Within this listing, how many lines carry the string "degrees"? State the number only.

**Data provided**
=-=-=
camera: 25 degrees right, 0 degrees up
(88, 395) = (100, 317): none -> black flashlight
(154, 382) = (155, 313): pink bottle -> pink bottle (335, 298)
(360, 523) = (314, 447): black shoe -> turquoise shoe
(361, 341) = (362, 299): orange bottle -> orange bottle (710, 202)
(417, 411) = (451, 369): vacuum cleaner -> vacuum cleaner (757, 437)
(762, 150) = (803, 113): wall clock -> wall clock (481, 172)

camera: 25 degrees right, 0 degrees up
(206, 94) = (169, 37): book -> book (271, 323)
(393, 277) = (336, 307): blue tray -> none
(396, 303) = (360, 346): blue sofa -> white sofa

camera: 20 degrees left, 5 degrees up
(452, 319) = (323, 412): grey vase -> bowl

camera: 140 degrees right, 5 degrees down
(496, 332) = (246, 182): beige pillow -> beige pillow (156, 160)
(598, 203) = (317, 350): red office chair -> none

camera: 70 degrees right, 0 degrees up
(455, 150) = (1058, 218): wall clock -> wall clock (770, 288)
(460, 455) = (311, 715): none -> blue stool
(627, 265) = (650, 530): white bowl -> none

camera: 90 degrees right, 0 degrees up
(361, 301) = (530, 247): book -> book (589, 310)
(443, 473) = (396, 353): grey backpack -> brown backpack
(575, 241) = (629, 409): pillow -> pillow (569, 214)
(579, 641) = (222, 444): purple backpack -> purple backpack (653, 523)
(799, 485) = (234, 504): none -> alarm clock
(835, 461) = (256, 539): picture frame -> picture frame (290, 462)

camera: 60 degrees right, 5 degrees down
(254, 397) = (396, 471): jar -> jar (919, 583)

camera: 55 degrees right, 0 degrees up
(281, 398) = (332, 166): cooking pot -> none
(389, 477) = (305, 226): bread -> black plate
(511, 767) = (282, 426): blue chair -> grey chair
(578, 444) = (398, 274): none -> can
=-=-=
**Output for this task**
8